Edit tracking data:
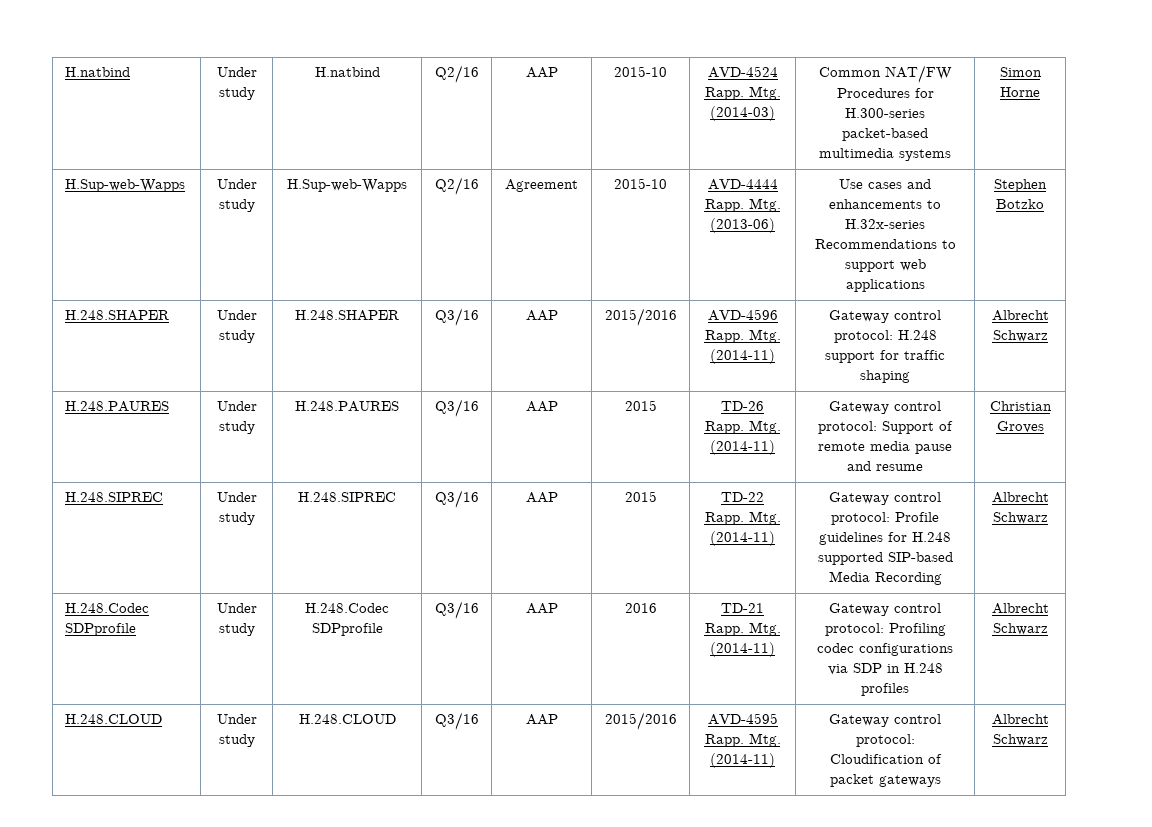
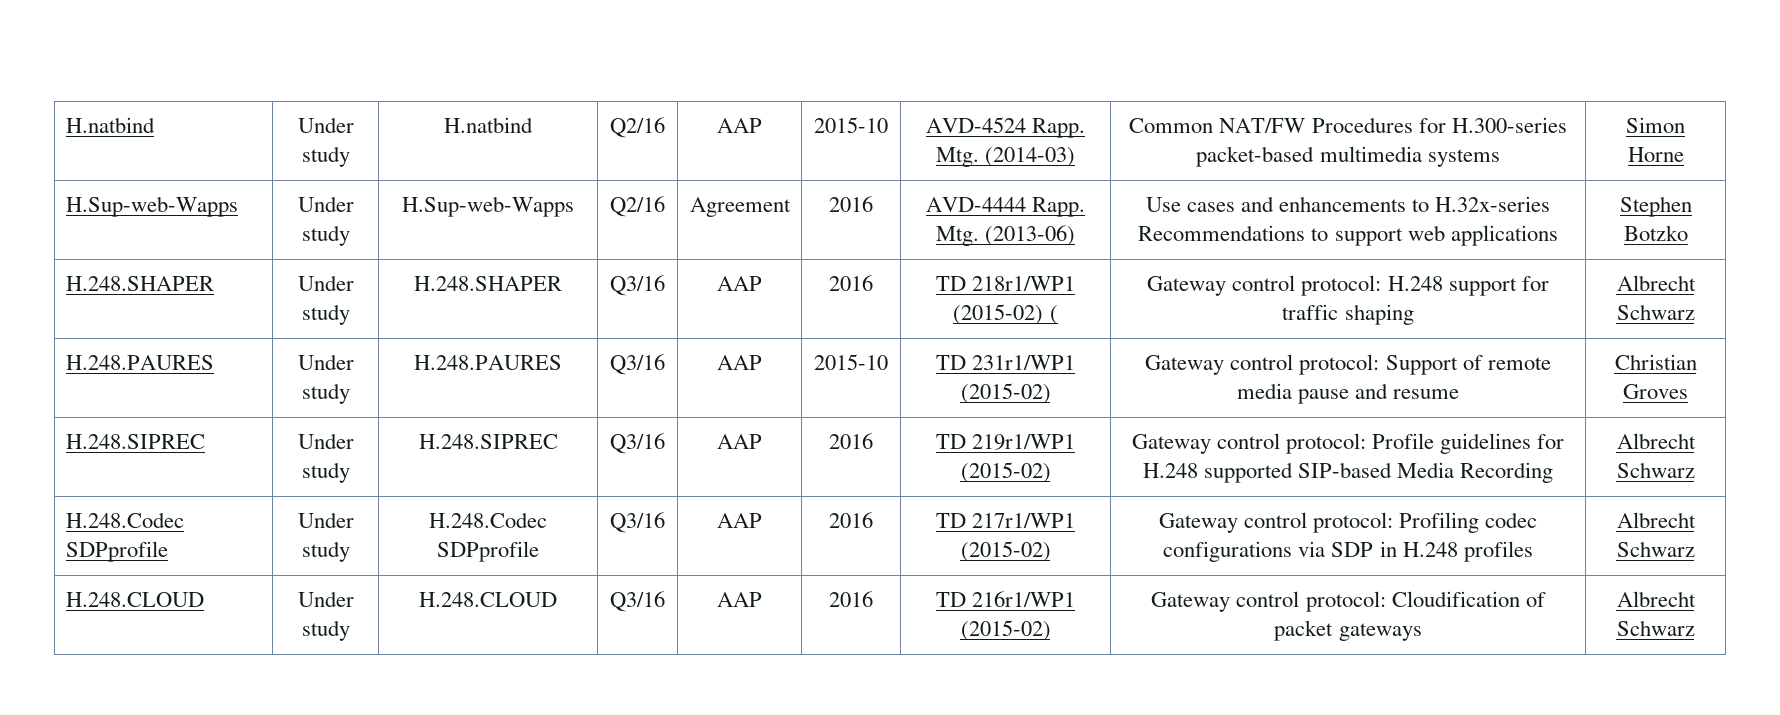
[614,178,667,189] 2015-10 -> [829,196,873,212] 2016
[604,308,677,326] [707,309,778,321] [704,329,781,343] [710,349,775,364] 2015/2016 | AVD-4596 Rapp. Mtg. (2014-11) -> [829,275,873,291] [935,276,1076,291] [953,304,1058,325] 2016 | TD 218r1/WP1 (2015-02) (
[624,400,657,411] [721,401,764,411] [704,420,781,434] [710,440,775,455] 2015 | TD-26 Rapp. Mtg. (2014-11) -> [814,354,888,370] [935,355,1076,370] [960,383,1051,404] 2015-10 | TD 231r1/WP1 (2015-02)
[624,491,657,502] [721,492,764,502] [704,511,781,525] [710,531,775,546] 2015 | TD-22 Rapp. Mtg. (2014-11) -> [829,433,873,449] [935,434,1076,450] [960,462,1051,483] 2016 | TD 219r1/WP1 (2015-02)
[721,603,764,613] [704,622,781,636] [710,642,775,657] TD-21 Rapp. Mtg. (2014-11) -> [935,513,1076,528] [960,541,1051,562] TD 217r1/WP1 (2015-02)
[604,712,677,730] [707,713,778,725] [704,733,781,747] [710,753,775,768] 2015/2016 | AVD-4595 Rapp. Mtg. (2014-11) -> [829,591,873,607] [935,591,1076,607] [960,620,1051,641] 2016 | TD 216r1/WP1 (2015-02)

◆ EXERCISE DESCRIPTION ◆
Line by line, write out the data above exactly, without the pictures.

◆ WRITTEN RESPONSE ◆
[614,178,667,189] 2015-10 -> [829,196,873,212] 2016
[604,308,677,326] [707,309,778,321] [704,329,781,343] [710,349,775,364] 2015/2016 | AVD-4596 Rapp. Mtg. (2014-11) -> [829,275,873,291] [935,276,1076,291] [953,304,1058,325] 2016 | TD 218r1/WP1 (2015-02) (
[624,400,657,411] [721,401,764,411] [704,420,781,434] [710,440,775,455] 2015 | TD-26 Rapp. Mtg. (2014-11) -> [814,354,888,370] [935,355,1076,370] [960,383,1051,404] 2015-10 | TD 231r1/WP1 (2015-02)
[624,491,657,502] [721,492,764,502] [704,511,781,525] [710,531,775,546] 2015 | TD-22 Rapp. Mtg. (2014-11) -> [829,433,873,449] [935,434,1076,450] [960,462,1051,483] 2016 | TD 219r1/WP1 (2015-02)
[721,603,764,613] [704,622,781,636] [710,642,775,657] TD-21 Rapp. Mtg. (2014-11) -> [935,513,1076,528] [960,541,1051,562] TD 217r1/WP1 (2015-02)
[604,712,677,730] [707,713,778,725] [704,733,781,747] [710,753,775,768] 2015/2016 | AVD-4595 Rapp. Mtg. (2014-11) -> [829,591,873,607] [935,591,1076,607] [960,620,1051,641] 2016 | TD 216r1/WP1 (2015-02)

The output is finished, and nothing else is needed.